Comparing the version of “Star Spangled Banner,” which closes Bill Orcutt, with the acoustic 2012 video take (something I’ve found to be a great introduction to those who hadn’t heard his work), I find the delivery to be now less antagonistic toward the anthem it dissects. In the video, each note is approached with a wildly violent pluck, threatening the guitar itself and asserting that the song may become undone at any given moment (although it does not). 2017’s version takes that step and pulls the composition apart, presenting a portrait of America with its components in place but one that forgoes the nationalist patriot’s imaginary vision of what America stands for. In the place of this missing fiction sits the expression of Orcutt’s musical voice. As wild as this voice is, it is nonetheless convincing of Orcutt as his inimitable and individual self, a foundational myth of its own. As such, Orcutt’s bombastic flourishes ironically align himself with the countless singers who decorate the anthem with endless melisma’s before sports fans every night. They also maintain the anthem’s legibility but inject the patriotic tune with their own individualistic spin, reminding Americans that their anthem and their nation permeate through all of us, transcending difference.

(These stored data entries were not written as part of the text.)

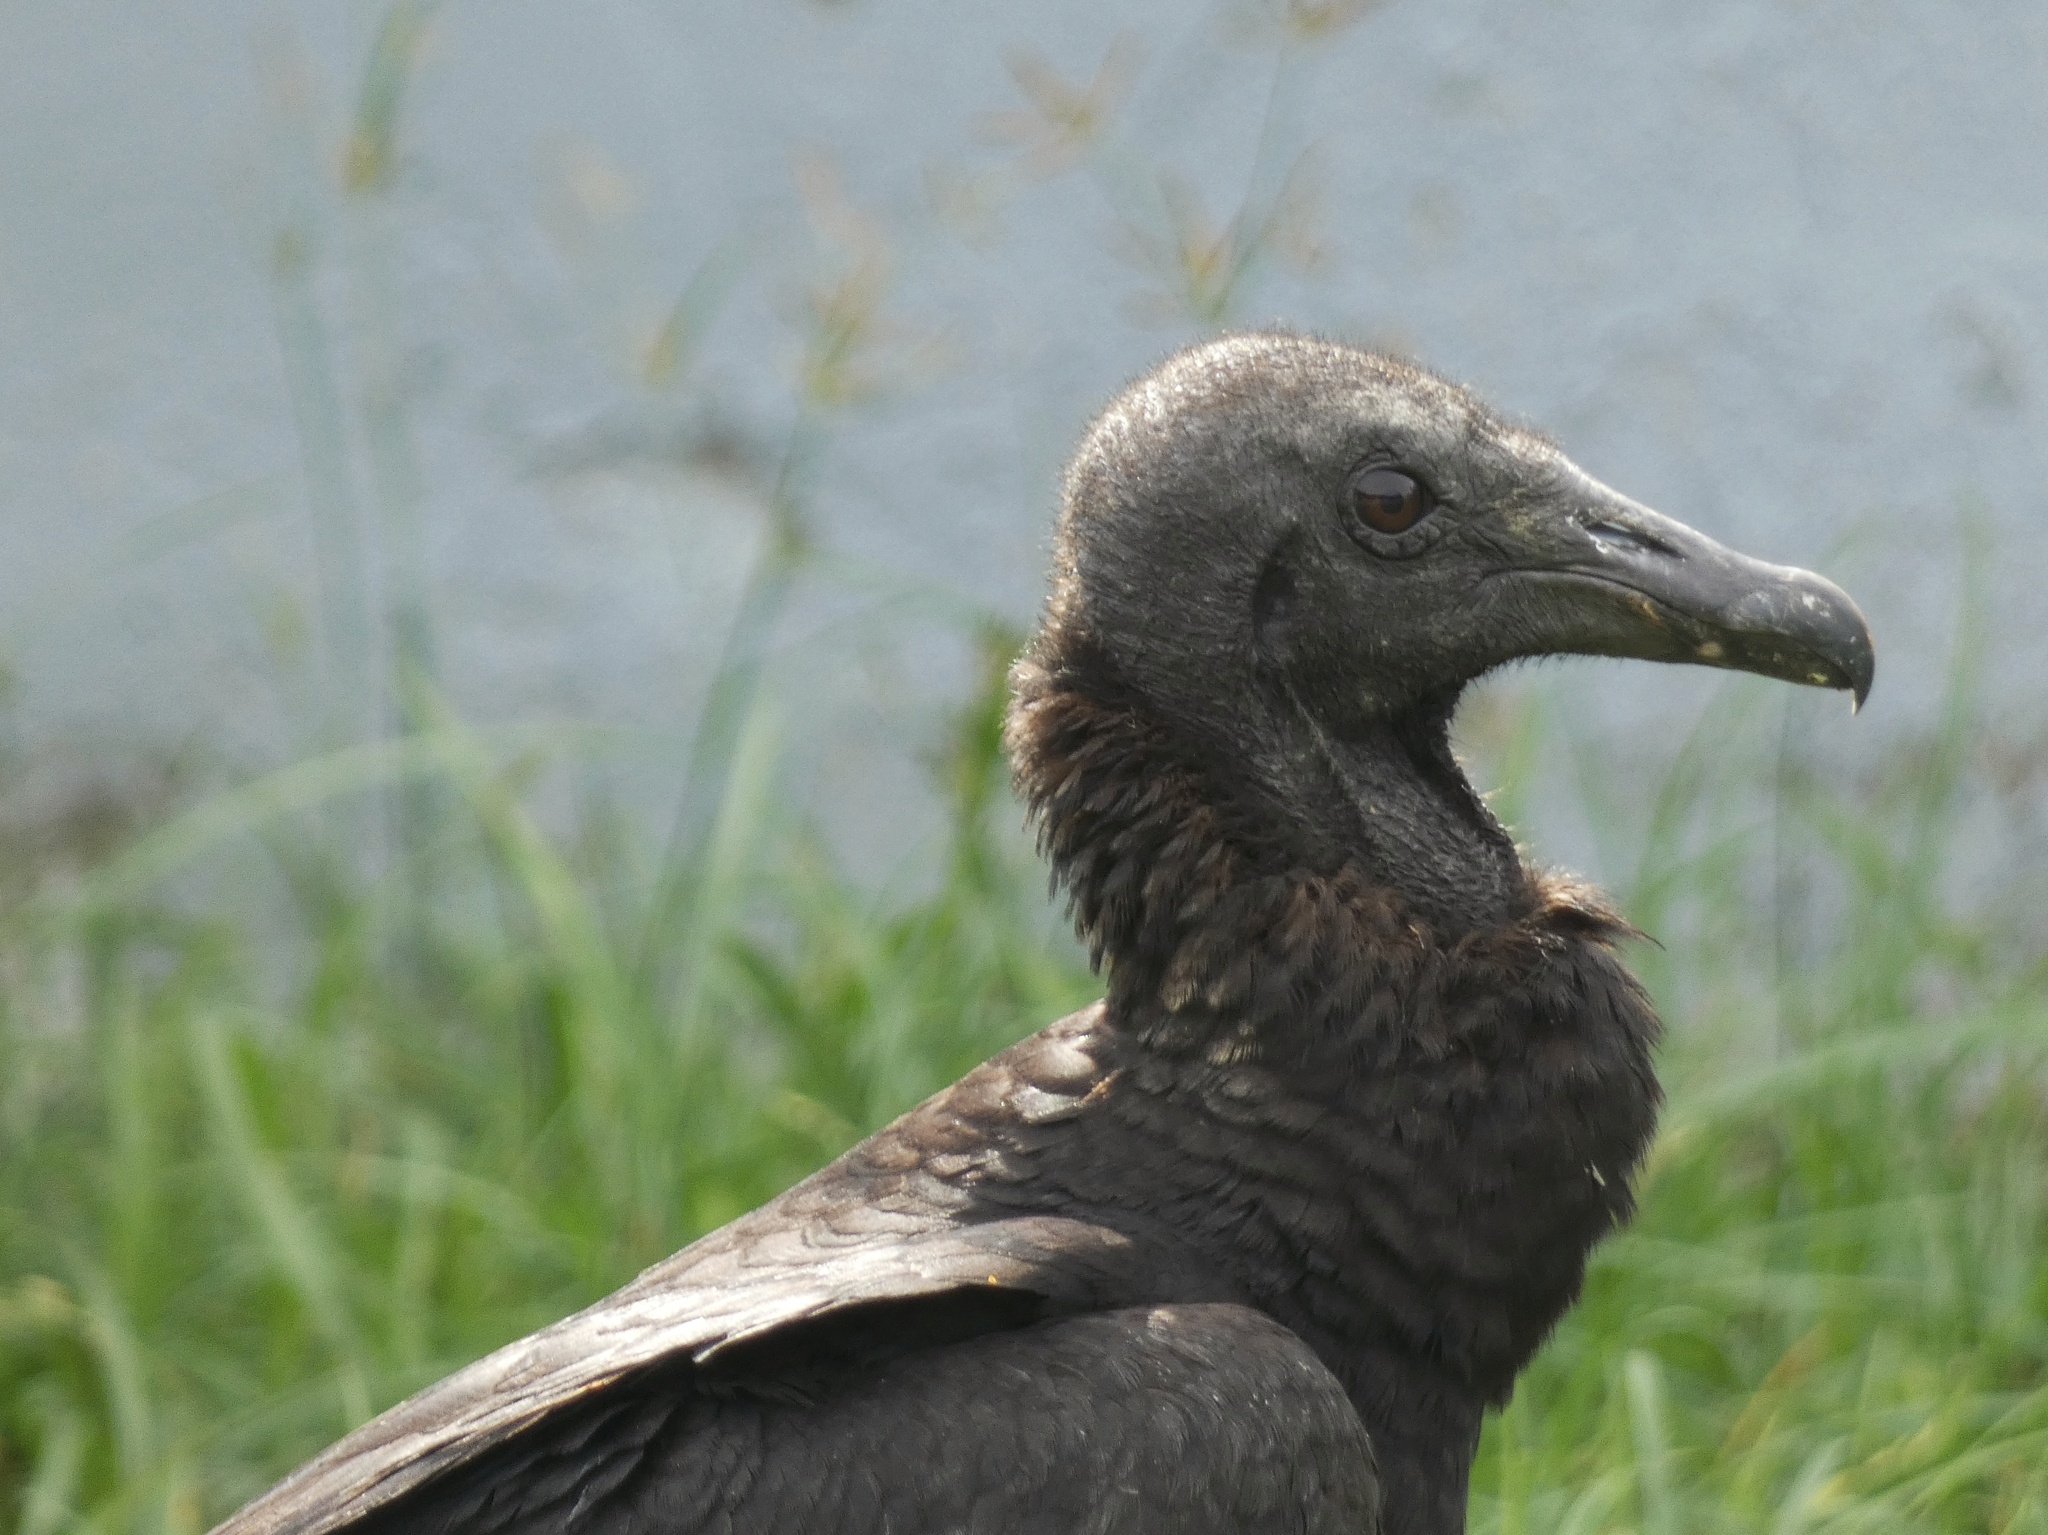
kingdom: Animalia
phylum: Chordata
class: Aves
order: Accipitriformes
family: Cathartidae
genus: Coragyps
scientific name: Coragyps atratus
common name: Black vulture
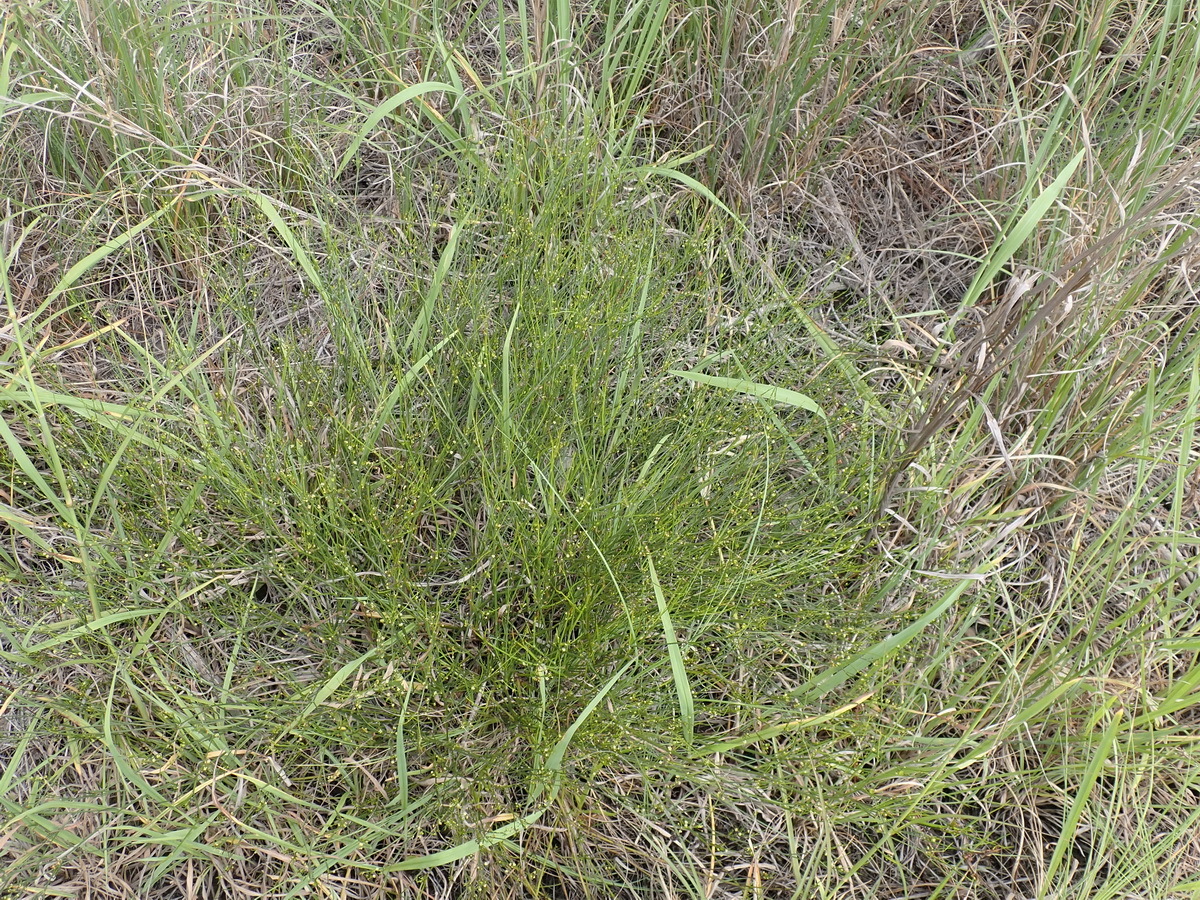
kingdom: Plantae
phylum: Tracheophyta
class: Magnoliopsida
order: Apiales
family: Apiaceae
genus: Centella
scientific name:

As Orcutt delivers a particularly curatorial product (with decisive packaging, sequencing, inclusions, and exclusions), he toys at the techniques of branding as they intersect with musical identity and neoliberal selfhood. Orcutt’s position has generally been to intervene and complicate. In the October 2011 issue of The Wire, he states:

A lot of the 60s blues guys and people today treat it in an uncomplicated way. […] So I always try to just complicate it a little or at least indicate visually that there’s a discontinuity between what I’m doing and my position in connection with this music and its origins. I can’t justify it ultimately. My connection to the blues comes from buying the records. I saw Muddy Waters play once. I have no authenticity in connection to the blues.

Orcutt now importantly turns that problematizing trick in on itself and creates a collection of takes that is at once a full-fledged expression of renewed musical identity (a novel twist on Orcutt’s familiar set of compositions, techniques, and vocabulary) and a mockery of the mechanisms of selfhood that carry it. It is important to both note and problematize how such a position has been constructed through the privileged exploration of a meticulous artistic voice and narrative. It is also worth considering contemporaries who make similar challenges without engendering the process that is the subject of their critique. Nonetheless, Bill Orcutt serves as a useful object lesson in the nuanced workings behind flexible narratives of the neoliberal self as they relate to the artists we follow. Its musical value (its enjoyable restatement and development upon Orcutt’s past work) is unscathed by the embedded critique of the process which birthed it. This “return to form” finds the artist “in a new direction” with results that feel “right at home.”